**EXERCISE REQUIREMENTS:** Reproduce the part of the data that opens with the line containing "this 1057×1061 image." and closes with the line containing "[577, 679, 609, 696] None: ADT", switching "legible" to "readable" and changing nothing else.

(Source data)
═══

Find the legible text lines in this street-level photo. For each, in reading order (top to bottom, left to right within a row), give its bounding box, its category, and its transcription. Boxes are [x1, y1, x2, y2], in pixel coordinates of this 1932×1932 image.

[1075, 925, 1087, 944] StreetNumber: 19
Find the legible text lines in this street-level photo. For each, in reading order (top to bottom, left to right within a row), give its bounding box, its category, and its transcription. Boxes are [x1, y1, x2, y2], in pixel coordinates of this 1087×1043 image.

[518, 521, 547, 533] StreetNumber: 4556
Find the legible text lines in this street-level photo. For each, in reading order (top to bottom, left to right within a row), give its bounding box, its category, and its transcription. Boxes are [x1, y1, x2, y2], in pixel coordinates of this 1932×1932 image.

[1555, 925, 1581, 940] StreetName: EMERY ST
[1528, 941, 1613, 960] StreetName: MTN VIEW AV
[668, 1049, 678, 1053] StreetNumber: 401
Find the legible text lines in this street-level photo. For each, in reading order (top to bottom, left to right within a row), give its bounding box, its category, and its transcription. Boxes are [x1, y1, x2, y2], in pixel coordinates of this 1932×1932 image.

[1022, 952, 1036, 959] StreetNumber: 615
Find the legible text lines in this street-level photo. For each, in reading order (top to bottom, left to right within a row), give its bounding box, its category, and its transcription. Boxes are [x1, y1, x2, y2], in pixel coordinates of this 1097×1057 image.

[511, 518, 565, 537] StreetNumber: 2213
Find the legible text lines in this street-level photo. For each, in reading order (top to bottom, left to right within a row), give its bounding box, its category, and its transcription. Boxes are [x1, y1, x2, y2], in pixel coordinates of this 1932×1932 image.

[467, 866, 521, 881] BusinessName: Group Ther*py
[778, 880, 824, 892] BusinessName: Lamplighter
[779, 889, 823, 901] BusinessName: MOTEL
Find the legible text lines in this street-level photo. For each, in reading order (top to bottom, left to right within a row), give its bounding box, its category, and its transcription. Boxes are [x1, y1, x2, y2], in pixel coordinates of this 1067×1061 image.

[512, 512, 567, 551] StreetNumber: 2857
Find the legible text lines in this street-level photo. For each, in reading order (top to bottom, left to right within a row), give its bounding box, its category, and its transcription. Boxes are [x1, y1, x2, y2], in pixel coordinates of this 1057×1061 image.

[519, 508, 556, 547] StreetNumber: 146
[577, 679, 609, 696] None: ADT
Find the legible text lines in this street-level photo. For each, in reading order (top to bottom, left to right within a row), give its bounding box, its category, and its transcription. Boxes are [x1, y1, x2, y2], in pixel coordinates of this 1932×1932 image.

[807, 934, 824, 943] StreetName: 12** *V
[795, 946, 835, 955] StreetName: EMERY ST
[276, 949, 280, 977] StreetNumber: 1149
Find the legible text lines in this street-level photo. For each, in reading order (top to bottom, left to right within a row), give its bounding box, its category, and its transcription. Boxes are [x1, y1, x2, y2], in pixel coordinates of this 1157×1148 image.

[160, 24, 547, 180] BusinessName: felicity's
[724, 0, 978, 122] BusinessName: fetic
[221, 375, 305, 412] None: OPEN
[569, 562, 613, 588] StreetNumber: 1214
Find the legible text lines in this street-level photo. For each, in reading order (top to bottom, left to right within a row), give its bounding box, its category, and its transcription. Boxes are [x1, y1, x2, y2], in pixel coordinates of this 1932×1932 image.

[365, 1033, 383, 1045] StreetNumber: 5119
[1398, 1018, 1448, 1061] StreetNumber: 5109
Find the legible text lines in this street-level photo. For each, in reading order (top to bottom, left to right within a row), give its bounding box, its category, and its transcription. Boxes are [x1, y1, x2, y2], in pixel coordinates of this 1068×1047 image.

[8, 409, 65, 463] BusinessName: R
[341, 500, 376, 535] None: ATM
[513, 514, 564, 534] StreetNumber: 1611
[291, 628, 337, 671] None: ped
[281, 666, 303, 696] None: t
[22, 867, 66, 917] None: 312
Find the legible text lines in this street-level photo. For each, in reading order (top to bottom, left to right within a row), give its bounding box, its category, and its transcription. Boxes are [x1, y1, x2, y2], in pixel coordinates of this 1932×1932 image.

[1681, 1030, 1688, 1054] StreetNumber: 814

═══

**OUTPUT FOR THIS TASK:**
Find the readable text lines in this street-level photo. For each, in reading order (top to bottom, left to right within a row), give its bounding box, its category, and its transcription. Boxes are [x1, y1, x2, y2], in pixel coordinates of this 1057×1061 image.

[519, 508, 556, 547] StreetNumber: 146
[577, 679, 609, 696] None: ADT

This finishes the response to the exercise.